The combat of Castro Urdiales (6-8 July 1812) was the second of a series of joint Anglo-Spanish successes that weakened the French hold on the coast of northern Spain.
The British contribution was made by the Royal Navy. Sir Home Popham, with a squadron consisting of the ships of the line HMS Venerable and HMS Magnificent (later replaced by the Abercrombie) and the frigates Medusa, Isis, Diadem, Surveillante and Rhin and two battalions of marines, operated along the coast, cooperating with the local Spanish guerrilla bands to launch a series of attacks that kept General Caffarelli's Army of the North off balance.

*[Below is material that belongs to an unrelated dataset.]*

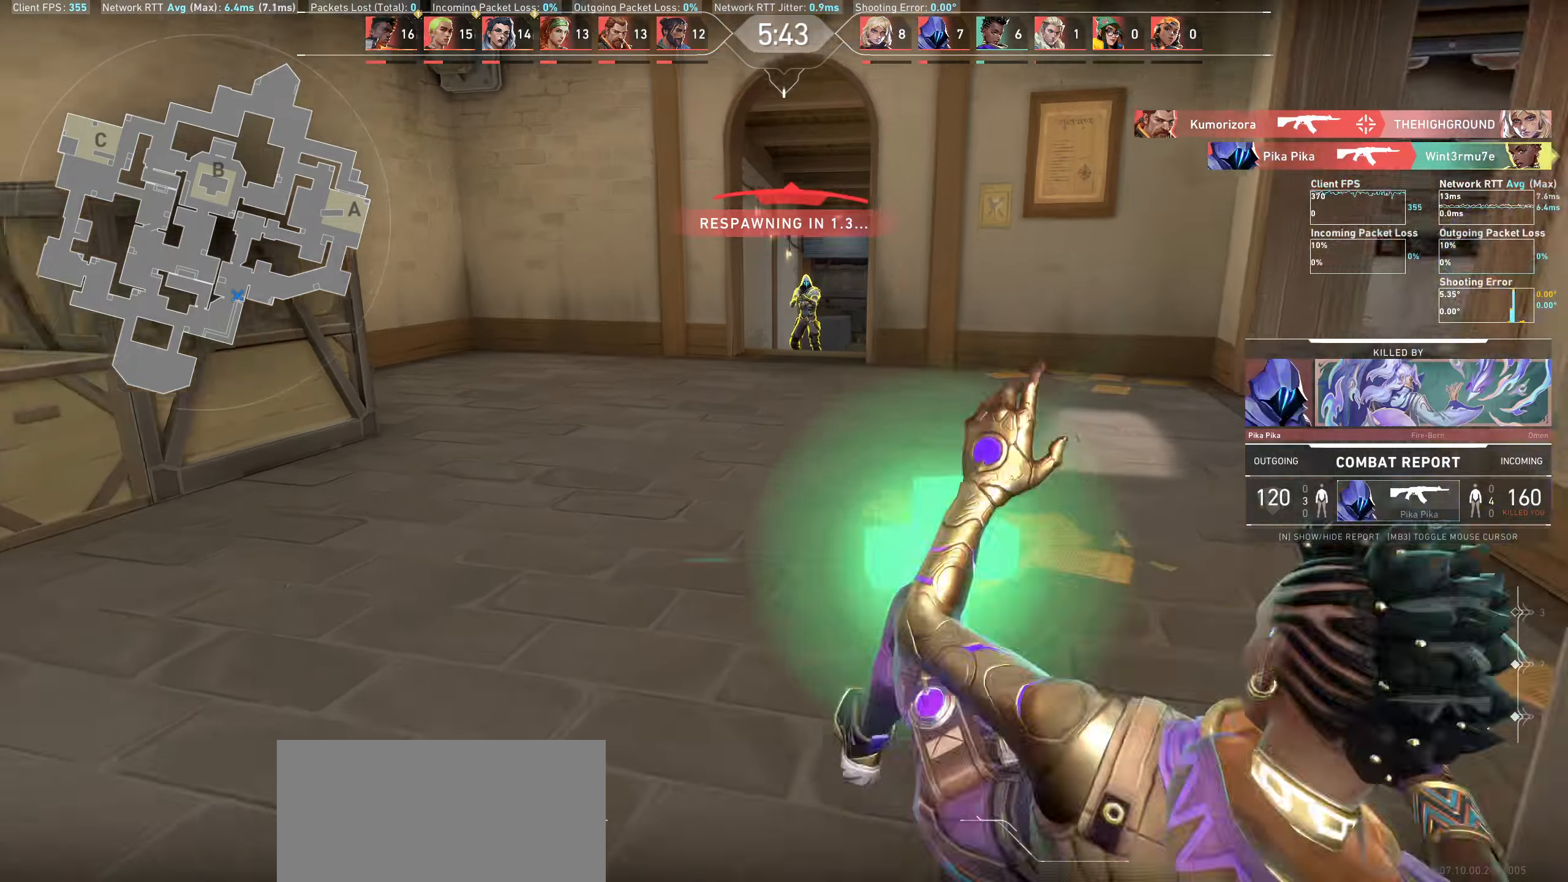
{"keys": [], "mouse": [], "events": []}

The first success came at Lequeitio, which fell to Popham and ''El Pastor' on 21-22 June 1812. Popham then captured the unoccupied forts at Bermeo and Plencia, but an attempt to attack the key fort of Guetarai had to abandon after the French appeared in unexpected strength.
On 6 July Popham arrived off Castro Urdiales, where he met up with the guerrilla band of Francisco de Longa. The French sent a column from Laredo to try and lift the siege, but the combined British and Spanish forces defeated them. On the following day the governor of Castro surrendered. He only had 150 men in his garrison, explaining the limited resistance.

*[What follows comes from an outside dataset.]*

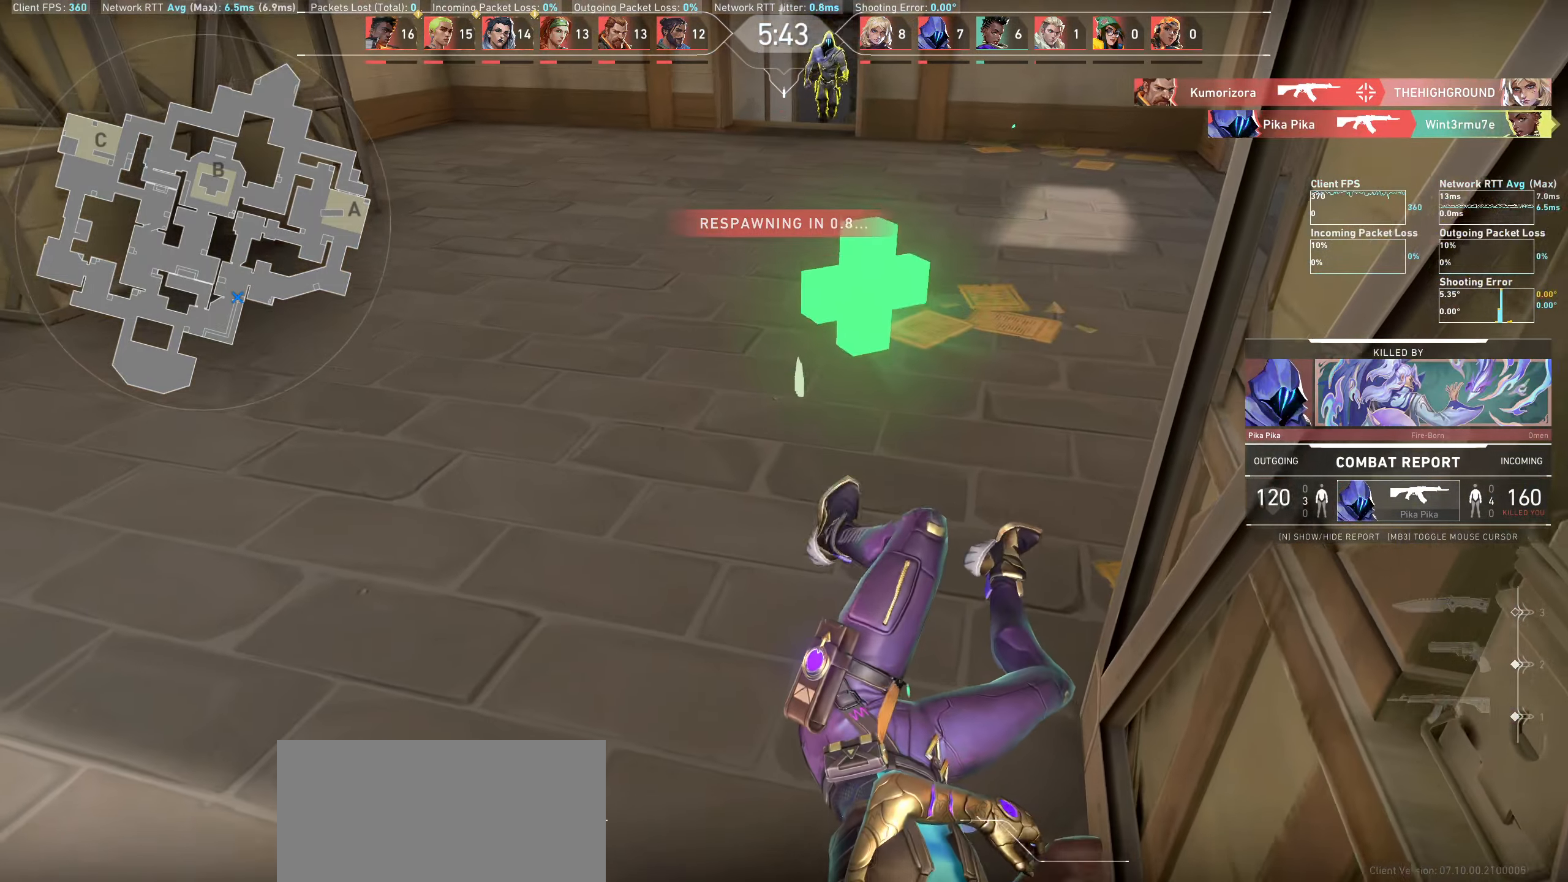
{"keys": [], "mouse": [], "events": []}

Popham captured 20 guns at Castro Urdiales. He decided to leave a garrison of marines in the port, and use it as a temporary base. His next target was Portugalete, a fortified village at the mouth of the Biblao River, which was attacked on 11 July 1812.
Castro Urdiales remained in Anglo-Spanish hands until the late spring of 1813. On 12 May 1813 it was stormed by French forces under General Foy, who had been given the task of re-conquering the north coast, after an earlier attempt had been abandoned because of the lack of a siege train.